Supplied data Start Marker

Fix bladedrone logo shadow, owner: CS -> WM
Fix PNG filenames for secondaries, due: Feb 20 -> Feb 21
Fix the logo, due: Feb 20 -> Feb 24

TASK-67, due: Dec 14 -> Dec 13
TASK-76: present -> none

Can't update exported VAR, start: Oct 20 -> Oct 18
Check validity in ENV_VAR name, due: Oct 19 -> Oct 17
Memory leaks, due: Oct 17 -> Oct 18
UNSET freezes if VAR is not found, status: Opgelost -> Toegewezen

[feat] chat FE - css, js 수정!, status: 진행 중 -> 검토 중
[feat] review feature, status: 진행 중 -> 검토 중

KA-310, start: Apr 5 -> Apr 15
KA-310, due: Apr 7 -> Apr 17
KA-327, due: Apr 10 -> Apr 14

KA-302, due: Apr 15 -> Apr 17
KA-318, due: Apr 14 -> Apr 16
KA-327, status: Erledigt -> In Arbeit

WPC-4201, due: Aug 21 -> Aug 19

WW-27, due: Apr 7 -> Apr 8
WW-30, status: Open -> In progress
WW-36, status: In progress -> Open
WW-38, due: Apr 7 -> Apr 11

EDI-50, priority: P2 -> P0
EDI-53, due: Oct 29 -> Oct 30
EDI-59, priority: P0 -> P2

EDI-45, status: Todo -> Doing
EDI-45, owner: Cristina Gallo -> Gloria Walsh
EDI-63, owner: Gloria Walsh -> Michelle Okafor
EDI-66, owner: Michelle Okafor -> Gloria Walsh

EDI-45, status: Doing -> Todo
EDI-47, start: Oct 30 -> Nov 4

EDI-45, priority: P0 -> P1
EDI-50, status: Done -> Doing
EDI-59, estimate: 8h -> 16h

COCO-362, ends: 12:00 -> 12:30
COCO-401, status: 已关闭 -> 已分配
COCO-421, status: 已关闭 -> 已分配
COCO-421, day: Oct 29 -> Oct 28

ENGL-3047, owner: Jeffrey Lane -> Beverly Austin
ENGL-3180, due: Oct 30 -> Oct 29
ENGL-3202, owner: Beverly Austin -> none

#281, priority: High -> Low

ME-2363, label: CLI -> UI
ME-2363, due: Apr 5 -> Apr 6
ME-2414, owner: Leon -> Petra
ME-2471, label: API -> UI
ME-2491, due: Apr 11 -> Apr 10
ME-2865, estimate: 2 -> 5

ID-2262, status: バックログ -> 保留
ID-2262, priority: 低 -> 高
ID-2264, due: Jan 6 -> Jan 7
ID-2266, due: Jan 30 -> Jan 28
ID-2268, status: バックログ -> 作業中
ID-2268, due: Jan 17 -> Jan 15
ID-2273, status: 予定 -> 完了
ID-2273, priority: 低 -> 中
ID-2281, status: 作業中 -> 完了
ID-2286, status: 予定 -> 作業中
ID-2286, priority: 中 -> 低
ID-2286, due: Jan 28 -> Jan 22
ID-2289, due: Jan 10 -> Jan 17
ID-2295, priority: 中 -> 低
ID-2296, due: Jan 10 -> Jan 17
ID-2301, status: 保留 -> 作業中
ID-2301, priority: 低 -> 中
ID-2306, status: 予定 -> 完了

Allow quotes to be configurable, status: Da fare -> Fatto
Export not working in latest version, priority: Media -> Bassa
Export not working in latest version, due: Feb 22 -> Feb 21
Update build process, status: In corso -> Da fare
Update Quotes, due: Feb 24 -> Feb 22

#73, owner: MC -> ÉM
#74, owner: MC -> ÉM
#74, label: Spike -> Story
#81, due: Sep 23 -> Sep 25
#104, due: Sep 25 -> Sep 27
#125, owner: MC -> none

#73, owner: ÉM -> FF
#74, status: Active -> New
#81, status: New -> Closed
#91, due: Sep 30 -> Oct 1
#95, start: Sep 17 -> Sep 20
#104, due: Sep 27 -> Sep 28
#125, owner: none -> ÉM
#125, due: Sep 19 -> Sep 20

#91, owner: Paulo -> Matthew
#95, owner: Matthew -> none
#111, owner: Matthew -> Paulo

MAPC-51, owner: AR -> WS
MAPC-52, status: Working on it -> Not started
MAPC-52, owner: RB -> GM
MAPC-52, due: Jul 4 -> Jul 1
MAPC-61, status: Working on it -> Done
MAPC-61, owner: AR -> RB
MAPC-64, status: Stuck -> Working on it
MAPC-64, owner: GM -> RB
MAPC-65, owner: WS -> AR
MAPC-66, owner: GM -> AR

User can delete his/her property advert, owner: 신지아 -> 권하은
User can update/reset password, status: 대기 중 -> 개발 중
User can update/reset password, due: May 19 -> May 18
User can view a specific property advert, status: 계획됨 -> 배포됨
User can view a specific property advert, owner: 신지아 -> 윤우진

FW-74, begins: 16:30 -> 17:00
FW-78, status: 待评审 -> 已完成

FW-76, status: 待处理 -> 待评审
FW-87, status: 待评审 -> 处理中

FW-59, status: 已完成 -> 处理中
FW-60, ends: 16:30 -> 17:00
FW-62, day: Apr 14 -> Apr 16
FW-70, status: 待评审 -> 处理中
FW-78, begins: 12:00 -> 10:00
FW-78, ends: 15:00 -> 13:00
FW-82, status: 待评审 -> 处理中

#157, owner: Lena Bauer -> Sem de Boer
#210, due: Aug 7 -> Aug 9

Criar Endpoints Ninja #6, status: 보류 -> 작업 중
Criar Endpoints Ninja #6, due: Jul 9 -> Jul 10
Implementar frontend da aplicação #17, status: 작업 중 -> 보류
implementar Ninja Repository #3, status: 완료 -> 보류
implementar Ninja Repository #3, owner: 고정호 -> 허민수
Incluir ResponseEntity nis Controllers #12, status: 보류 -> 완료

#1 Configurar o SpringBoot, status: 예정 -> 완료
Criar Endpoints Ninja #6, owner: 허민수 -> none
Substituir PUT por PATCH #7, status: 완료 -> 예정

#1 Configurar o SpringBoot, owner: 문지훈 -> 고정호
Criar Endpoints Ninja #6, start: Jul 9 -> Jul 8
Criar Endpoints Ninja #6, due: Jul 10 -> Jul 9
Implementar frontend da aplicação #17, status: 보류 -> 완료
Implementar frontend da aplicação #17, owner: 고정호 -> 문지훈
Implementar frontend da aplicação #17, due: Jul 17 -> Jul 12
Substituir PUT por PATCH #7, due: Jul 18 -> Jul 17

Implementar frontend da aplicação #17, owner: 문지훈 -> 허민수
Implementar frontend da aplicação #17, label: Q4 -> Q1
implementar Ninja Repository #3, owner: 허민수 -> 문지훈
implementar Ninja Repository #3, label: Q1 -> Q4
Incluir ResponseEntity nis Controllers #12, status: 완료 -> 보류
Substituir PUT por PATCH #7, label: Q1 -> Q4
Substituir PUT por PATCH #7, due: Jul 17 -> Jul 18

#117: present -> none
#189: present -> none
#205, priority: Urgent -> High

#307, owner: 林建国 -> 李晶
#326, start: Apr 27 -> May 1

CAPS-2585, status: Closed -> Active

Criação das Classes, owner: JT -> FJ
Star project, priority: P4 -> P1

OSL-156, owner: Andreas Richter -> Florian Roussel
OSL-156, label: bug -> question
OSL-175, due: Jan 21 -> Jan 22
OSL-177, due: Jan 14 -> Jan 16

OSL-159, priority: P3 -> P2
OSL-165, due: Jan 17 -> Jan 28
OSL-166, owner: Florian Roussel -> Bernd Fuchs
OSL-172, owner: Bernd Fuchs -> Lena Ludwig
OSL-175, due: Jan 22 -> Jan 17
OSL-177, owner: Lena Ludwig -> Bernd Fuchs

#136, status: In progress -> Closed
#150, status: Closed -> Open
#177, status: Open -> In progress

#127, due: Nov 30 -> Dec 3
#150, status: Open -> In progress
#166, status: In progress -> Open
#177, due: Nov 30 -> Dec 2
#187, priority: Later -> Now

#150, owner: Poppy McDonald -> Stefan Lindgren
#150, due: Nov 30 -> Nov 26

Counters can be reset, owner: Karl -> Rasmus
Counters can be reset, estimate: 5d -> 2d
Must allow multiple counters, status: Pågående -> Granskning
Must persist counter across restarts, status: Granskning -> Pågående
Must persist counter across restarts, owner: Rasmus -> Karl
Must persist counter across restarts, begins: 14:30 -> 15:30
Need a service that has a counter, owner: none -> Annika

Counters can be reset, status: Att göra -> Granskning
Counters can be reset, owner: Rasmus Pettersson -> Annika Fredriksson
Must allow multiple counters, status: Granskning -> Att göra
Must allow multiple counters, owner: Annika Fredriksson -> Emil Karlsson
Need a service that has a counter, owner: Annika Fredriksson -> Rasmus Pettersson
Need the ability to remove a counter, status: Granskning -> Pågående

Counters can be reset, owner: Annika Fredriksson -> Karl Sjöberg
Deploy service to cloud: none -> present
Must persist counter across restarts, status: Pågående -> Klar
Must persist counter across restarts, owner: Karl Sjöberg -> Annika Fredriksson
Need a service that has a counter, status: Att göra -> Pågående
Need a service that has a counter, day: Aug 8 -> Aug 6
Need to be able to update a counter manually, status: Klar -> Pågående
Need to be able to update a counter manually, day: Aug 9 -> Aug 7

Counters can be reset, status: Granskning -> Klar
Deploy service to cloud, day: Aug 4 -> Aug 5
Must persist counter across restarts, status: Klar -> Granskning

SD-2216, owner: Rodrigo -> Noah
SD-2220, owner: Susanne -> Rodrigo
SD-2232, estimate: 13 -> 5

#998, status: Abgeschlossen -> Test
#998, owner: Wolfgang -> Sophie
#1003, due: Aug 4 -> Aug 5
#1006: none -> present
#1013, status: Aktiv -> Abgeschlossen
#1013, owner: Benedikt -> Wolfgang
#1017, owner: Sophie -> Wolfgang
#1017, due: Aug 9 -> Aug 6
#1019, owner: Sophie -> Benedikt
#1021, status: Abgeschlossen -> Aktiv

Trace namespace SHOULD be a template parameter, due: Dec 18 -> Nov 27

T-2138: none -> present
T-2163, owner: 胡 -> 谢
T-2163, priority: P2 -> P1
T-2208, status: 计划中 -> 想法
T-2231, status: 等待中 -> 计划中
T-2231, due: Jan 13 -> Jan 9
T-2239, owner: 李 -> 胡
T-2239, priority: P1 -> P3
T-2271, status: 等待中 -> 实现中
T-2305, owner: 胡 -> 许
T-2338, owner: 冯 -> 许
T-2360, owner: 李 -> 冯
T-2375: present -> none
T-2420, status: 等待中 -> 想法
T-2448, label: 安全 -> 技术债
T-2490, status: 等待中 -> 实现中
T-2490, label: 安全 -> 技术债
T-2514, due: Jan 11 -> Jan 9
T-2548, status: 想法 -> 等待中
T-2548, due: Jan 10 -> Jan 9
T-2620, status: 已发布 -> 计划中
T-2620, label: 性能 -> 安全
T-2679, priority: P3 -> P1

Supplied data End Marker

▸ Exercise aim
Retype exactly the lines of the data above that fall between the line with "#81, status: New -> Closed" and the line with "implementar Ninja Repository #3, status: 완료", inclusive, and add nothing.

▸ Result
#81, status: New -> Closed
#91, due: Sep 30 -> Oct 1
#95, start: Sep 17 -> Sep 20
#104, due: Sep 27 -> Sep 28
#125, owner: none -> ÉM
#125, due: Sep 19 -> Sep 20

#91, owner: Paulo -> Matthew
#95, owner: Matthew -> none
#111, owner: Matthew -> Paulo

MAPC-51, owner: AR -> WS
MAPC-52, status: Working on it -> Not started
MAPC-52, owner: RB -> GM
MAPC-52, due: Jul 4 -> Jul 1
MAPC-61, status: Working on it -> Done
MAPC-61, owner: AR -> RB
MAPC-64, status: Stuck -> Working on it
MAPC-64, owner: GM -> RB
MAPC-65, owner: WS -> AR
MAPC-66, owner: GM -> AR

User can delete his/her property advert, owner: 신지아 -> 권하은
User can update/reset password, status: 대기 중 -> 개발 중
User can update/reset password, due: May 19 -> May 18
User can view a specific property advert, status: 계획됨 -> 배포됨
User can view a specific property advert, owner: 신지아 -> 윤우진

FW-74, begins: 16:30 -> 17:00
FW-78, status: 待评审 -> 已完成

FW-76, status: 待处理 -> 待评审
FW-87, status: 待评审 -> 处理中

FW-59, status: 已完成 -> 处理中
FW-60, ends: 16:30 -> 17:00
FW-62, day: Apr 14 -> Apr 16
FW-70, status: 待评审 -> 处理中
FW-78, begins: 12:00 -> 10:00
FW-78, ends: 15:00 -> 13:00
FW-82, status: 待评审 -> 处理中

#157, owner: Lena Bauer -> Sem de Boer
#210, due: Aug 7 -> Aug 9

Criar Endpoints Ninja #6, status: 보류 -> 작업 중
Criar Endpoints Ninja #6, due: Jul 9 -> Jul 10
Implementar frontend da aplicação #17, status: 작업 중 -> 보류
implementar Ninja Repository #3, status: 완료 -> 보류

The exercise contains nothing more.